Given passage START

Reputation: 3399
I have a Spark RDD of type (Array[breeze.linalg.DenseVector[Double]], breeze.linalg.DenseVector[Double])
. I wish to flatten its key to transform it into a RDD of type breeze.linalg.DenseVector[Double], breeze.linalg.DenseVector[Double])
. I am currently doing:
val newRDD = oldRDD.flatMap(ob => anonymousOrdering(ob))
The signature of anonymousOrdering() is String => (Array[DenseVector[Double]], DenseVector[Double])
.
It returns type mismatch: required: TraversableOnce[?]
. The Python code doing the same thing is:
newRDD = oldRDD.flatMap(lambda point: [(tile, point) for tile in anonymousOrdering(point)])
How to do the same thing in Scala ? I generally use flatMapValues
but here I need to flatten the key.
Upvotes: 0
Views: 451
Reputation: 3399
As anonymousOrdering()
is a function that you have in your code, update it in order to return a Seq[(breeze.linalg.DenseVector[Double], breeze.linalg.DenseVector[Double])]
. It is like doing (tile, point) for tile in anonymousOrdering(point)]
but directly at the end of the anonymous function. The flatMap
will then take care to create one partition for each element of the sequences.
As a general rule, avoid having a collection as a key in a RDD.
Upvotes: 0
Reputation: 2224
If I understand your question correctly, you can do:
val newRDD = oldRDD.flatMap(ob => anonymousOrdering(ob))
// newRDD is RDD[(Array[DenseVector], DenseVector)]
In that case, you can "flatten" the Array
portion of the tuple using pattern matching and a for
/yield
statement:
newRDD = newRDD.flatMap{case (a: Array[DenseVector[Double]], b: DenseVector[Double]) => for (v <- a) yield (v, b)}
// newRDD is RDD[(DenseVector, DenseVector)]
Although it's still not clear to me where/how you want to use groupByKey
Upvotes: 2
Reputation: 107
Change the code to use Map instead of FlatMap:
val newRDD = oldRDD.map(ob => anonymousOrdering(ob)).groupByKey()
You would only want to use flatmap here if anonymousOrdering returned a list of tuples and you wanted it flattened down.
Upvotes: 0

Given passage END

What to work on =
[a] From the Spark RDD thread above, quote the stretch from "It returns type" through "flatten the key.".
[b] In the Spark RDD thread, what general rule does the first reply give about keys in an RDD?

Information given START

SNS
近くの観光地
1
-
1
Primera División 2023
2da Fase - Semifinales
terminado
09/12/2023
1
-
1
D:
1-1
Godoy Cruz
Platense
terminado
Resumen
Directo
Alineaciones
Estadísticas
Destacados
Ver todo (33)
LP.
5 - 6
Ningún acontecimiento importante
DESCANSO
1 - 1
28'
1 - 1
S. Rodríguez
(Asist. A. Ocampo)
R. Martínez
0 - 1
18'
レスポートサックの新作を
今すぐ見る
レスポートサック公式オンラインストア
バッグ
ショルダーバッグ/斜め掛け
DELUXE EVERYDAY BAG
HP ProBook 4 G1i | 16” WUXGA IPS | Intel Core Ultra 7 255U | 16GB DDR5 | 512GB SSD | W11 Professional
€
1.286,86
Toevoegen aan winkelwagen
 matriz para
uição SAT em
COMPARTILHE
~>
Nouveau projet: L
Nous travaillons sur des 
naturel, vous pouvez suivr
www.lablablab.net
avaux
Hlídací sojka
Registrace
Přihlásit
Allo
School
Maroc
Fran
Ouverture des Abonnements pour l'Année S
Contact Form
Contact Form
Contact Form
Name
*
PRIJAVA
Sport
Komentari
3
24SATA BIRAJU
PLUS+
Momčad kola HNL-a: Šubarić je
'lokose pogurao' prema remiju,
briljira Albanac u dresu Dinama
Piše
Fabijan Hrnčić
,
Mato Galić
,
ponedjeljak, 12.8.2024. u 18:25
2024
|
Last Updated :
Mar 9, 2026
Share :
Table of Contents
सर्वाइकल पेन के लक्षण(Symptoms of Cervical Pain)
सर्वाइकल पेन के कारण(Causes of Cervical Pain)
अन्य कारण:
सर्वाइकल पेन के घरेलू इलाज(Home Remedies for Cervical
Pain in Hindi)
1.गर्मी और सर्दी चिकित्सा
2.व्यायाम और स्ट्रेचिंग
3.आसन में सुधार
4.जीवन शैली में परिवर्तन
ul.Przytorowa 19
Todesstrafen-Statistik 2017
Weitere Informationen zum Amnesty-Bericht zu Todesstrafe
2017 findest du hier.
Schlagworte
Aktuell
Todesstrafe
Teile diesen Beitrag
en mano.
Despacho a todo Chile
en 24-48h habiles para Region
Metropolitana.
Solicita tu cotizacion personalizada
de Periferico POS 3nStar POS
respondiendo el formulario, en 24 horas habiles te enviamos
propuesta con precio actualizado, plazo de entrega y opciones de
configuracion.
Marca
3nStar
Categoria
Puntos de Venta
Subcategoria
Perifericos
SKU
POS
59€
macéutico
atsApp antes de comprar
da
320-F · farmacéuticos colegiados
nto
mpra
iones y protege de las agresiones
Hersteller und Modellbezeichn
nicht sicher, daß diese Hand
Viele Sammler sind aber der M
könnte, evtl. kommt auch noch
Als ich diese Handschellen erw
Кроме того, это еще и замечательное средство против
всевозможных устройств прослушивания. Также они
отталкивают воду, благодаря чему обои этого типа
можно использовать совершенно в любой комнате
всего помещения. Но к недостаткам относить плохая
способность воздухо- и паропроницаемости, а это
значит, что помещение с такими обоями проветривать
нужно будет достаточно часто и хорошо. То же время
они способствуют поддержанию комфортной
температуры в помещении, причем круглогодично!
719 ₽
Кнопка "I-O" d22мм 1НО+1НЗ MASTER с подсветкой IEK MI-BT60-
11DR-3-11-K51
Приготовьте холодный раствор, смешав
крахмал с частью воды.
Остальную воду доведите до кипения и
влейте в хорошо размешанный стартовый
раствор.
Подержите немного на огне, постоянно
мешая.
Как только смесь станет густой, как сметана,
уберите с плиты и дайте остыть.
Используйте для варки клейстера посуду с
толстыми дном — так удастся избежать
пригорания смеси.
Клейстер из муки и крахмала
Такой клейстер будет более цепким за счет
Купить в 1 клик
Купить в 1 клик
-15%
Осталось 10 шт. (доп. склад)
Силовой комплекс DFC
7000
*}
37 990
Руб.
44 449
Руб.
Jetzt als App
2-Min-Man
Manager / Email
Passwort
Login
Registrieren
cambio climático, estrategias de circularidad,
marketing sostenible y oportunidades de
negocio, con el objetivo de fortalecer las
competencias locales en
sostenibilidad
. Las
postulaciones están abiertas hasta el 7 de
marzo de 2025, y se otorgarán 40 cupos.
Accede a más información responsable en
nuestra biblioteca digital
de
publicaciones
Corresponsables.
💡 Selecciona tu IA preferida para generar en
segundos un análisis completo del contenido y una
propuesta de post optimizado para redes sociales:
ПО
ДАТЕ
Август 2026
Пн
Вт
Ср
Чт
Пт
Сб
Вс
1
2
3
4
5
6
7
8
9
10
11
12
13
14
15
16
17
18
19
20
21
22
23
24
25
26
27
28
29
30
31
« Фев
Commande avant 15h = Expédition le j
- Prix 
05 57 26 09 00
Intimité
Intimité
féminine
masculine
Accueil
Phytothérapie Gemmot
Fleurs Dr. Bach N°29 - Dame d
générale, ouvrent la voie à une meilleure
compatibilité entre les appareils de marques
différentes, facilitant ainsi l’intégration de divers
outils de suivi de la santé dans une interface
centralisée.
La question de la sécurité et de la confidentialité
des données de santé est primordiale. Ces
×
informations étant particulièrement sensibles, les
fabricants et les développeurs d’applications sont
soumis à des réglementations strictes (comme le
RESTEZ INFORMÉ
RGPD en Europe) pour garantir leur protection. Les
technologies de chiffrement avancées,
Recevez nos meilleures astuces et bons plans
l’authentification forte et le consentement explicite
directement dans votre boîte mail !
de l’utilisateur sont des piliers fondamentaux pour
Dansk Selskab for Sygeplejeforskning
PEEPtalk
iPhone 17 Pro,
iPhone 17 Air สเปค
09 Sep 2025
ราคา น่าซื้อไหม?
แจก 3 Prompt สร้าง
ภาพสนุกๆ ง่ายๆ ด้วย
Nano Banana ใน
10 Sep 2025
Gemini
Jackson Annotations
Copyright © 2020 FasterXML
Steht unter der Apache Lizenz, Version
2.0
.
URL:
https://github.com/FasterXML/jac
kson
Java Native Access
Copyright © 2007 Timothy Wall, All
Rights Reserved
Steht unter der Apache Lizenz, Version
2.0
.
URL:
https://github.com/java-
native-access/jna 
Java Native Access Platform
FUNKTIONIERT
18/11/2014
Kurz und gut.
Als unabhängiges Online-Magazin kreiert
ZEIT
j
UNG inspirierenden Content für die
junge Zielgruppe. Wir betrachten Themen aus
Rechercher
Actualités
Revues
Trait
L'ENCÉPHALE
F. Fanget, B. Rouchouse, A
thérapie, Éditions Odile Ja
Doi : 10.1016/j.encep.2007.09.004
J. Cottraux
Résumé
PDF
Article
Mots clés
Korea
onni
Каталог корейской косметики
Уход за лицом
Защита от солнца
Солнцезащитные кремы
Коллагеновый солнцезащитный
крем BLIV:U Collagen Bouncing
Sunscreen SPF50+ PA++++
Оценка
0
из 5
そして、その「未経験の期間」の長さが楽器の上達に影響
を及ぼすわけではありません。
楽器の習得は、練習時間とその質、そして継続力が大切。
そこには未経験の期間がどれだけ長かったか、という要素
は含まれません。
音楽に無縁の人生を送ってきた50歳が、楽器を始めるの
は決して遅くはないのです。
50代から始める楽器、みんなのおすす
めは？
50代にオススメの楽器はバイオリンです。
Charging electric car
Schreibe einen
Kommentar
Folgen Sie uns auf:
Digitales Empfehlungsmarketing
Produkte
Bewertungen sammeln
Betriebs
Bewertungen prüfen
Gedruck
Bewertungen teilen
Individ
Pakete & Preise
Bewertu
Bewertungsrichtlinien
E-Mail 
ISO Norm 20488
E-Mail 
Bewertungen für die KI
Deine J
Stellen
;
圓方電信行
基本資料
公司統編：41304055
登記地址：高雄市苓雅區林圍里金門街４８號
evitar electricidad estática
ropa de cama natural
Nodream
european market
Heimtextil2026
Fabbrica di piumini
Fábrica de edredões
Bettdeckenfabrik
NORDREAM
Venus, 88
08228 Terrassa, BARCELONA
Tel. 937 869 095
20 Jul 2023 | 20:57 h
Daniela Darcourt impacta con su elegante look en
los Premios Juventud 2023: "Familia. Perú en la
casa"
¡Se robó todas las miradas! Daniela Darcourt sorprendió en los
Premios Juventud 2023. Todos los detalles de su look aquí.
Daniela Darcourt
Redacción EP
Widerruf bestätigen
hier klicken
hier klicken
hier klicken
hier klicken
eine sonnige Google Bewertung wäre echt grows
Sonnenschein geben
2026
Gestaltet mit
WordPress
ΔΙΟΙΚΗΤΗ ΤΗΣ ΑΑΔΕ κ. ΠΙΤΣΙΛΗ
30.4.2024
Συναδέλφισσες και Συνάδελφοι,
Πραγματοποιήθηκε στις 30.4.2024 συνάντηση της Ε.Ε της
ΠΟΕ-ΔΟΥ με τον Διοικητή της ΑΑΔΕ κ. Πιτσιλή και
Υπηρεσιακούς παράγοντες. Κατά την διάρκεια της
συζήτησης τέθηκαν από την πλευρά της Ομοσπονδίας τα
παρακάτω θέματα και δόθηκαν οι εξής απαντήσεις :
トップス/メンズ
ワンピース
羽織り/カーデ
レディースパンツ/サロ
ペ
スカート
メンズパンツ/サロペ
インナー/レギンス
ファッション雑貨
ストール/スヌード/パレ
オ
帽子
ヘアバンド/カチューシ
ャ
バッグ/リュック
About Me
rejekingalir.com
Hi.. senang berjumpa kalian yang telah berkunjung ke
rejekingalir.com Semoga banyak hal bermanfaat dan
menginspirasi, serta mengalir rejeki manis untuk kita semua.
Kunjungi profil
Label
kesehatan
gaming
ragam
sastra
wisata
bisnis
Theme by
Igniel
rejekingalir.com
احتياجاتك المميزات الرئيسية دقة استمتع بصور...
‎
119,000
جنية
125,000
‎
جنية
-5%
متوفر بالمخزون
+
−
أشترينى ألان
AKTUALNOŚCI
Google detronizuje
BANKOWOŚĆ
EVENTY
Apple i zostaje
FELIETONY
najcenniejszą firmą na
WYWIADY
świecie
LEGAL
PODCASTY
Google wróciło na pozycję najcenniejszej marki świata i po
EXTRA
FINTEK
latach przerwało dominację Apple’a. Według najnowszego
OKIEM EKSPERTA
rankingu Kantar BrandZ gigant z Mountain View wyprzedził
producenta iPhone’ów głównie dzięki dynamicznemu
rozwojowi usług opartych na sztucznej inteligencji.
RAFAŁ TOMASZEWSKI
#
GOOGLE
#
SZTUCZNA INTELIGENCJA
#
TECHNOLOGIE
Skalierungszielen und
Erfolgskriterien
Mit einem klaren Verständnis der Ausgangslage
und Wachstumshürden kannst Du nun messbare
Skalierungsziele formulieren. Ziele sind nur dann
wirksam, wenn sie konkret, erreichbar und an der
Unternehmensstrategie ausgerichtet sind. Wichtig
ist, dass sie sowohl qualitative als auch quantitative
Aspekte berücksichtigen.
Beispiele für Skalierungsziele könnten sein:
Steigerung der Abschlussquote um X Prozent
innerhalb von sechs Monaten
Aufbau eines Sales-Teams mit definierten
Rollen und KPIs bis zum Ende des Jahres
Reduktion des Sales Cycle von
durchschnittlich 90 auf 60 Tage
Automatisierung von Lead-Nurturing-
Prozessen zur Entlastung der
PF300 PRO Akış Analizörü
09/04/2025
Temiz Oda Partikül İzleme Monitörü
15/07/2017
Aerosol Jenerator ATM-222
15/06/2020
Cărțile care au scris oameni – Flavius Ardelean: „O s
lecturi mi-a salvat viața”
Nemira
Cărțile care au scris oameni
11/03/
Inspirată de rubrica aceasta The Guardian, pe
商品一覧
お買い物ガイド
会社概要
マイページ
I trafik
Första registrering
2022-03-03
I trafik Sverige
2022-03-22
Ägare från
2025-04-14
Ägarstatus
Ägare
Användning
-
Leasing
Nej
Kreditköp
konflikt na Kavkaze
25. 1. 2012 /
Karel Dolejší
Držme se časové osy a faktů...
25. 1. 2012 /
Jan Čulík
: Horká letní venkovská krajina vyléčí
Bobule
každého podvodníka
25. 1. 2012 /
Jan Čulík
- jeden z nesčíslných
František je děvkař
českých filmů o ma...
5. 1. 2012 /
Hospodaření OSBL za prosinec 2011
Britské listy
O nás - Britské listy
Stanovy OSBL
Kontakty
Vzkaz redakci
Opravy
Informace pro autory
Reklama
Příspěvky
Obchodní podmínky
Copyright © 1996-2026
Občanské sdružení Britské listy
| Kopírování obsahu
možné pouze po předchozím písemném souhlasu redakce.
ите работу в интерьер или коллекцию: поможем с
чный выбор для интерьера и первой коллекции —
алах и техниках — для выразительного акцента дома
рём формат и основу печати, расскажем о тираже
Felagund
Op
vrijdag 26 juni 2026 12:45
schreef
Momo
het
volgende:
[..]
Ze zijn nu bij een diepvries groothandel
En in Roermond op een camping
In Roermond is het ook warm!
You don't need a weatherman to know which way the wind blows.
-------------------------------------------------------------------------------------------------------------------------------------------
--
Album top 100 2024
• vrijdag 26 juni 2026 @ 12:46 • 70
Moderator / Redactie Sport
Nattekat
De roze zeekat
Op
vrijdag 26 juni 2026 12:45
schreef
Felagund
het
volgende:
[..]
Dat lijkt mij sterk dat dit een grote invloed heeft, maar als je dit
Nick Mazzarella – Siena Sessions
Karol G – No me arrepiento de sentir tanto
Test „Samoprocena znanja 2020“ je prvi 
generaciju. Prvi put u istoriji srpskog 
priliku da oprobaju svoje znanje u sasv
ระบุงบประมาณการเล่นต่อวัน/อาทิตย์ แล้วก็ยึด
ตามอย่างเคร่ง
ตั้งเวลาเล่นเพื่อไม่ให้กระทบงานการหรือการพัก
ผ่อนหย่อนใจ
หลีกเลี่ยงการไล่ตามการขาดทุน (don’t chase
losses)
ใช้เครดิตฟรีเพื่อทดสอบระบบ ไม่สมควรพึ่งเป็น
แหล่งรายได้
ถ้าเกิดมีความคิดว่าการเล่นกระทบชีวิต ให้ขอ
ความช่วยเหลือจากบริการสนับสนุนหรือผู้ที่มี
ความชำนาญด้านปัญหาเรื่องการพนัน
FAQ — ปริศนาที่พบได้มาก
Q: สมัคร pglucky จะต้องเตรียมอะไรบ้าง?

Information given END

Answers given =
[a]
It returns type mismatch: required: TraversableOnce[?]
. The Python code doing the same thing is:
newRDD = oldRDD.flatMap(lambda point: [(tile, point) for tile in anonymousOrdering(point)])
How to do the same thing in Scala ? I generally use flatMapValues
but here I need to flatten the key.

[b] Avoid having a collection as a key in an RDD.